Popular narratives of the buffoon and the mammy remain so prevalent because both serve the interest of white patriarchal culture and capitalist cultural production by remaining palatable to black and non-black audiences. The archetypes present a soothing space of comfortable visibility during moments of social crisis, civil unrest, and economic recession. It is not coincidental that two of the most visible black women characters on contemporary television are caretakers for predominantly white folks, for instance, Hawthorne and Dr. Miranda Bailey played by Chandra Wilson on “Grey’s Anatomy.”

At the same time, for many audiences of color, given the general lack of visibility in U.S. popular culture, most representations of blackness are generally celebrated for their very existence, especially those texts written and directed by black cultural producers such as Tyler Perry (“Meet the Browns”).

Indeed Riggs’s reserves his strongest indictment for Bill Cosby’s most globally successful show “The Cosby Show” (1984-1992), categorizing it as the greatest success and the greatest failure in American representations of black identity. The video suggests that the discourse of respectability embedded in the story of a highly-successful heteronormative African American lawyer and African American doctor and their high-achieving, articulate, and beautiful five children erased the violence of poverty and economic discrimination so prevalent during the Reagan years. As Sut Jhally and Justin Lewis confirmed in Enlightened Racism (1992), it allowed white audiences to feel “good” about the inherent morality of U.S. racial justice and remain comfortable in their political opposition to affirmative action and social welfare programs while black poverty and black unemployment spiraled upwards.

However, the show’s dignified portrayal of black middle class life and the romanticized family also created a comforting and respectable narrative space for diverse audiences. Watching “The Cosby Show” on Thursday night television was one of the few moments each week when my Dominirican family took a break from our busy work and school weeks. Laughing and crying at and along with the Huxtable family reinforced our belief that we were just like everyone else despite our skin color and ethnic or class background. We could forget the every day moments of racism in our schools and discrimination at work and revel in the mundane aspects of life, such as first loves and mother-daughter conflicts.

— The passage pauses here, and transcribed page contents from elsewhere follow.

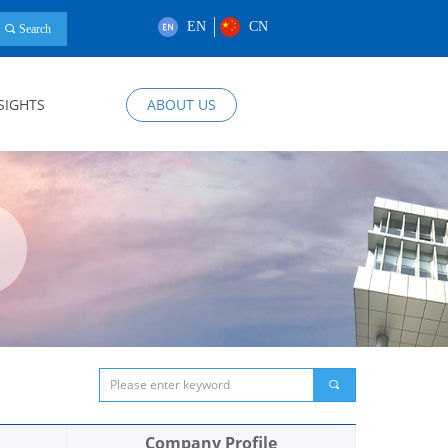
EN
CN
끠
Search
SIGHTS
ABOUT US
끠
Company Profile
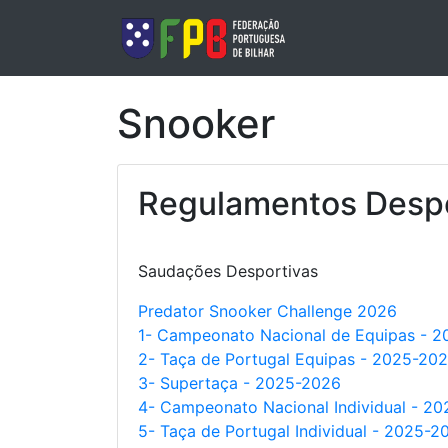
Snooker
Regulamentos Despo
Saudações Desportivas
Predator Snooker Challenge 2026
1- Campeonato Nacional de Equipas - 
2- Taça de Portugal Equipas - 2025-20
3- Supertaça - 2025-2026
4- Campeonato Nacional Individual - 2
5- Taça de Portugal Individual - 2025-2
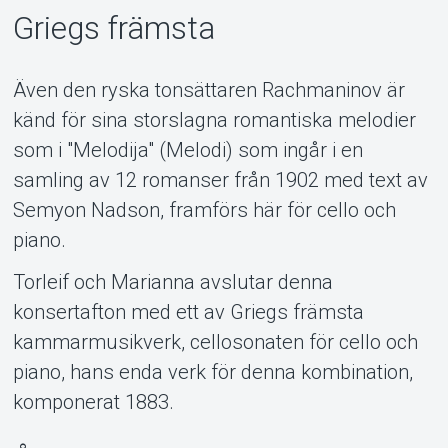
Griegs främsta
Även den ryska tonsättaren Rachmaninov är
känd för sina storslagna romantiska melodier
som i "Melodija" (Melodi) som ingår i en
samling av 12 romanser från 1902 med text av
Semyon Nadson, framförs här för cello och
piano.
Torleif och Marianna avslutar denna
konsertafton med ett av Griegs främsta
kammarmusikverk, cellosonaten för cello och
piano, hans enda verk för denna kombination,
komponerat 1883.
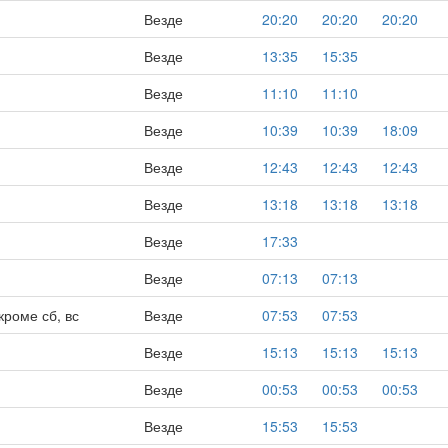
Везде
20:20
20:20
20:20
Везде
13:35
15:35
Везде
11:10
11:10
Везде
10:39
10:39
18:09
Везде
12:43
12:43
12:43
Везде
13:18
13:18
13:18
Везде
17:33
Везде
07:13
07:13
кроме сб, вс
Везде
07:53
07:53
Везде
15:13
15:13
15:13
Везде
00:53
00:53
00:53
Везде
15:53
15:53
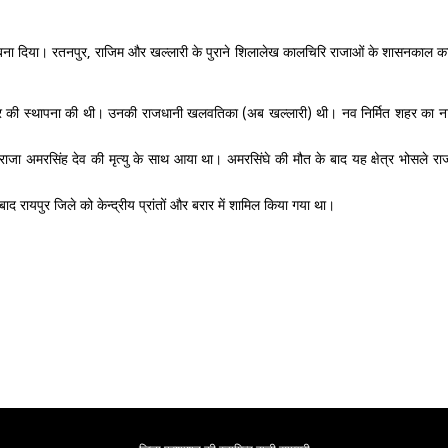
बना दिया। रतनपुर, राजिम और खल्लारी के पुराने शिलालेख कालचिरि राजाओं के शासनकाल का उ
ने रायपुर की स्थापना की थी। उनकी राजधानी खलवतिका (अब खल्लारी) थी। नव निर्मित शहर का
 अमरसिंह देव की मृत्यु के साथ आया था। अमरसिंघे की मौत के बाद यह क्षेत्र भोसले राजाओं
 रायपुर जिले को केन्द्रीय प्रांतों और बरार में शामिल किया गया था।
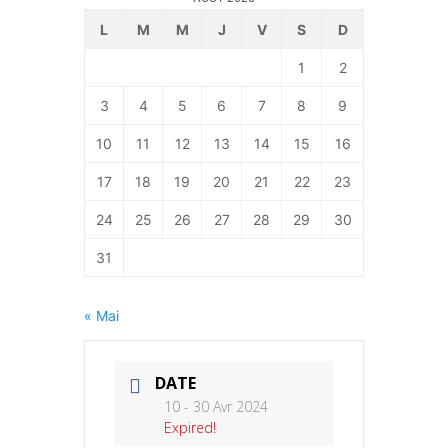
L
M
M
J
V
S
D
1
2
3
4
5
6
7
8
9
10
11
12
13
14
15
16
17
18
19
20
21
22
23
24
25
26
27
28
29
30
31
« Mai
DATE
10 - 30 Avr 2024
Expired!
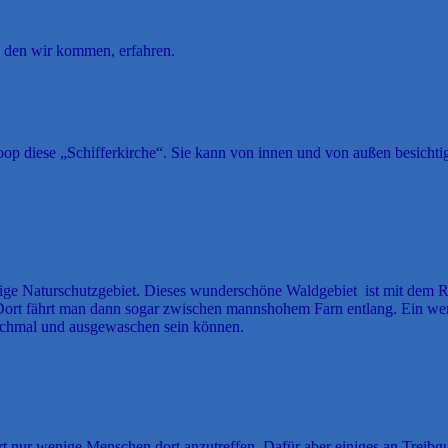
h den wir kommen, erfahren.
op diese „Schifferkirche“. Sie kann von innen und von außen besichti
tige Naturschutzgebiet. Dieses wunderschöne Waldgebiet ist mit dem R
Dort fährt man dann sogar zwischen mannshohem Farn entlang. Ein wenig
 schmal und ausgewaschen sein können.
rt nur wenige Menschen dort anzutreffen. Dafür aber einiges an Treibgu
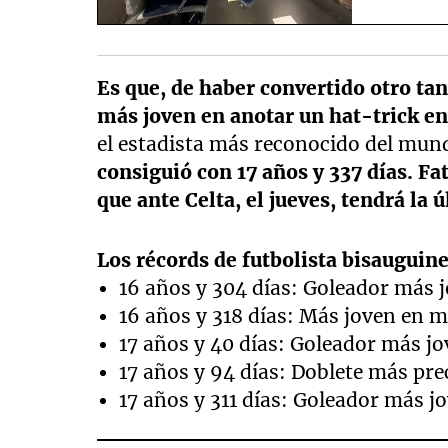
Es que, de haber convertido otro tan
más joven en anotar un hat-trick en
el estadista más reconocido del mun
consiguió con 17 años y 337 días. Fat
que ante Celta, el jueves, tendrá la 
Los récords de futbolista bisauguin
16 años y 304 días: Goleador más j
16 años y 318 días: Más joven en ma
17 años y 40 días: Goleador más jo
17 años y 94 días: Doblete más pre
17 años y 311 días: Goleador más jo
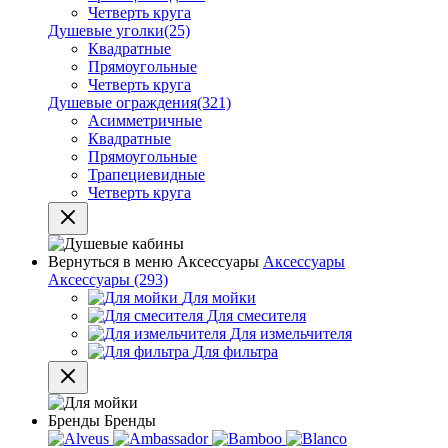
Четверть круга
Душевые уголки
(25)
Квадратные
Прямоугольные
Четверть круга
Душевые ограждения
(321)
Асимметричные
Квадратные
Прямоугольные
Трапециевидные
Четверть круга
Вернуться в меню
Аксессуары
Аксессуары
Аксессуары
(293)
Для мойки
Для смесителя
Для измельчителя
Для фильтра
Бренды
Бренды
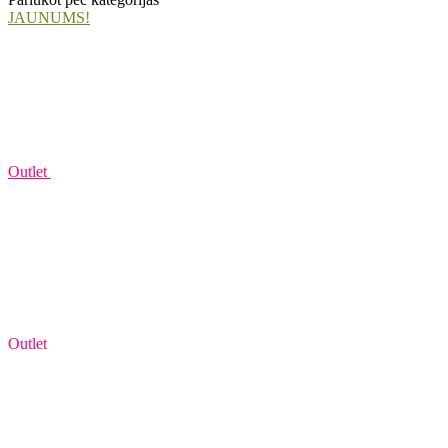
JAUNUMS!
Outlet
Outlet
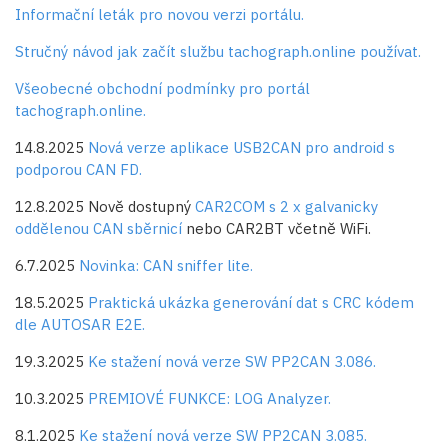
Informační leták pro novou verzi portálu.
Stručný návod jak začít službu tachograph.online používat.
Všeobecné obchodní podmínky pro portál
tachograph.online.
14.8.2025
Nová verze aplikace USB2CAN pro android s
podporou CAN FD.
12.8.2025 Nově dostupný
CAR2COM s 2 x galvanicky
oddělenou CAN sběrnicí
nebo CAR2BT včetně WiFi.
6.7.2025
Novinka: CAN sniffer lite.
18.5.2025
Praktická ukázka generování dat s CRC kódem
dle AUTOSAR E2E.
19.3.2025
Ke stažení nová verze SW PP2CAN 3.086.
10.3.2025
PREMIOVÉ FUNKCE: LOG Analyzer.
8.1.2025
Ke stažení nová verze SW PP2CAN 3.085.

Some might argue that the consequences of such limited representational practices in the mainstream media are inevitable — more than ten years after the success of the “Cosby Show,” we have a new Cosby Show called the Obama White House. The Supreme Court handed down its first reverse racial discrimination decision (otherwise known as the continuation of the status quo) in the New Haven, CT firefighters case (2009). And universities in the continued wake of the U.S. Supreme Court 2003 Michigan ruling (Gratz v. Bollinger) are backpedaling on their alleged commitment to educational and employment access for students and faculty of color. Increasingly under the cover of the global economic recession, universities are becoming hostile places to work, learn, and live for ethnic, racial, and sexual minorities.

While few undergraduates today grew up watching the old “Cosby Show,” I remain awed by their compelling responses to Riggs’ overall arguments when I show the video in class. They are sometimes overwhelmed by the resilience of black racialized visual narratives in today’s popular culture; and, many times uncomfortable and angry with the lack of an ideological space from which to question representations without reinforcing the exclusive demand for socially respectable images or reinforcing the non-productive conversation about “good” or “bad” images.

My goal in this blog is to provide such an intellectual space — to disrupt the burden of representation by stepping outside of a commitment to respectability; to move conversations outside of the confining dichotomy of the positive and negative image debate.